Just days after becoming a publicly traded company, tokenization firm Securitize is already looking ahead to its next phase of growth.

CEO Carlos Domingo says the company plans to use approximately $400 million in cash raised through its public listing to pursue acquisitions that expand its institutional platform, signaling that Securitize sees itself becoming far more than a tokenization provider. Instead of buying rival tokenization companies, the firm is looking for businesses that complement its existing infrastructure and help build a more complete ecosystem for digital securities.

The strategy comes as competition to modernize global capital markets accelerates and tokenized stocks emerge as one of the industry's biggest opportunities.

Building More Than a Tokenization Platform

Speaking after the company's NYSE debut, Domingo said Securitize is interested in acquiring businesses that add new capabilities rather than simply increasing market share.

"We're looking at complementary businesses," Domingo explained, noting that competing tokenization firms generally don't possess technology Securitize doesn't already have. Instead, acquisitions will focus on expanding services around institutional digital assets and regulated securities.

The move follows one of the year's most closely watched crypto-related public listings. Securitize completed its merger with a Cantor Fitzgerald-backed SPAC, raising roughly $400 million while giving the company one of the largest cash reserves in the tokenization industry.

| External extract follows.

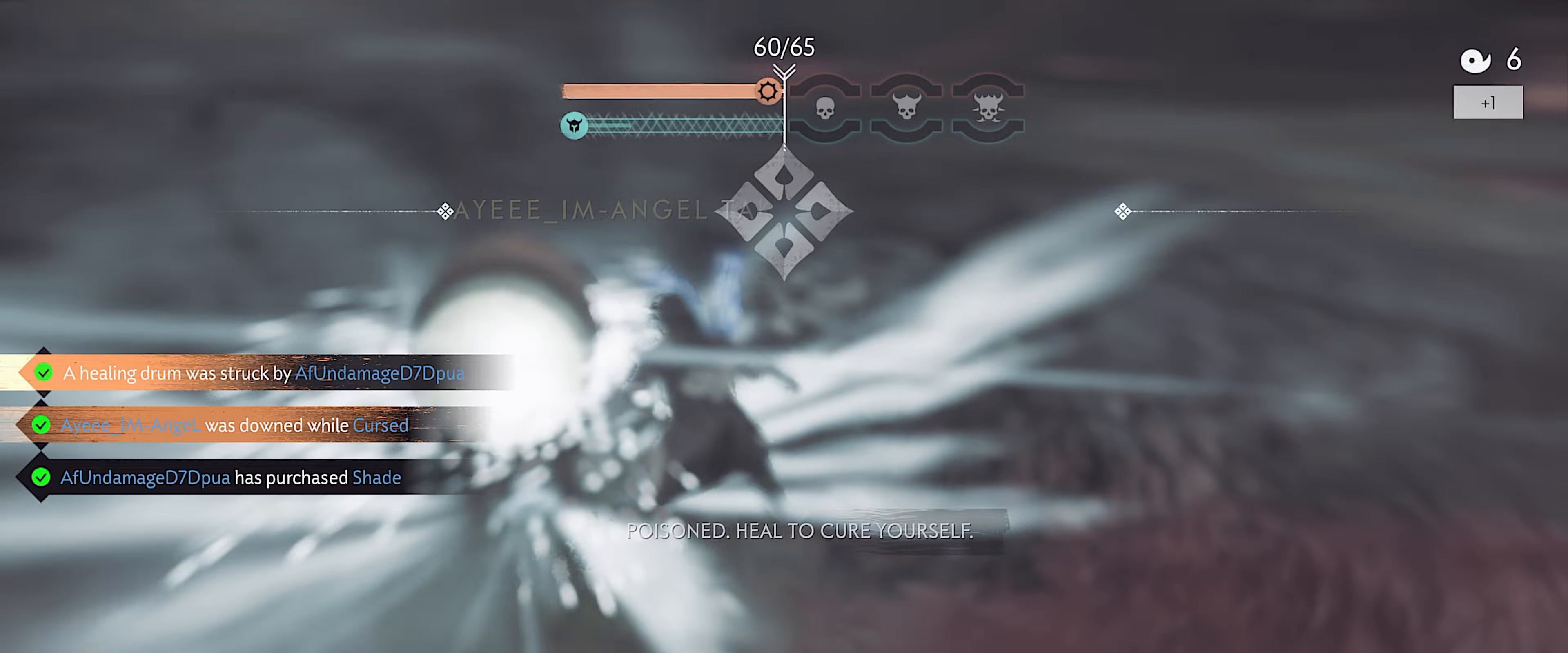
{"buttons": [], "left_stick": "up-right", "right_stick": "center", "events": [[17, "CIRCLE", "down"], [50, "left_stick", "right"], [117, "CIRCLE", "up"], [167, "CIRCLE", "down"], [183, "left_stick", "up-right"], [267, "right_stick", "center"], [300, "CIRCLE", "up"]]}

The Race to Tokenize Equities Is Heating Up

The acquisition strategy arrives as traditional financial institutions increasingly embrace blockchain infrastructure.

Earlier this year, the New York Stock Exchange announced Securitize as its first digital transfer agent for the exchange's upcoming tokenized securities platform. Under the partnership, Securitize will help develop the infrastructure needed to issue blockchain-native stocks and ETFs while supporting on-chain settlement for regulated securities.

The broader vision extends well beyond today's equity markets. NYSE parent Intercontinental Exchange is building a digital trading platform designed for 24/7 trading, instant settlement and stablecoin-based funding, reflecting a growing belief that blockchain technology can modernize the decades-old infrastructure behind global capital markets.

Other major financial players, including Nasdaq, are pursuing similar initiatives, suggesting tokenized securities are moving from experimentation toward mainstream financial infrastructure.

Why Stocks Could Become Tokenization's Biggest Market

While tokenized Treasury funds and private credit have driven much of the industry's early growth, Domingo believes public equities represent a significantly larger opportunity.

He argues that if just 2% of the estimated $140 trillion global equity market ultimately moves on-chain, it would create a multi-trillion-dollar tokenized asset class—far exceeding today's tokenized real-world asset market.

That conviction is helping shape Securitize's long-term strategy as it expands beyond issuance into broader financial infrastructure.

The company has already established itself as one of the largest players in the sector, working with institutions including BlackRock, Apollo, KKR and VanEck while supporting billions of dollars in tokenized assets.

From Startup to Infrastructure Company

Rather than positioning itself as another crypto company, Securitize increasingly resembles an infrastructure provider for traditional finance.

Its NYSE listing, partnership with one of the world's largest exchanges, and growing acquisition budget all point toward the same objective: becoming the technology layer that enables regulated securities to move seamlessly onto blockchain networks.

As tokenized equities, ETFs and other real-world assets continue gaining institutional support, the winners may not be the firms issuing the most tokens—but the ones building the rails that allow the next generation of financial markets to operate.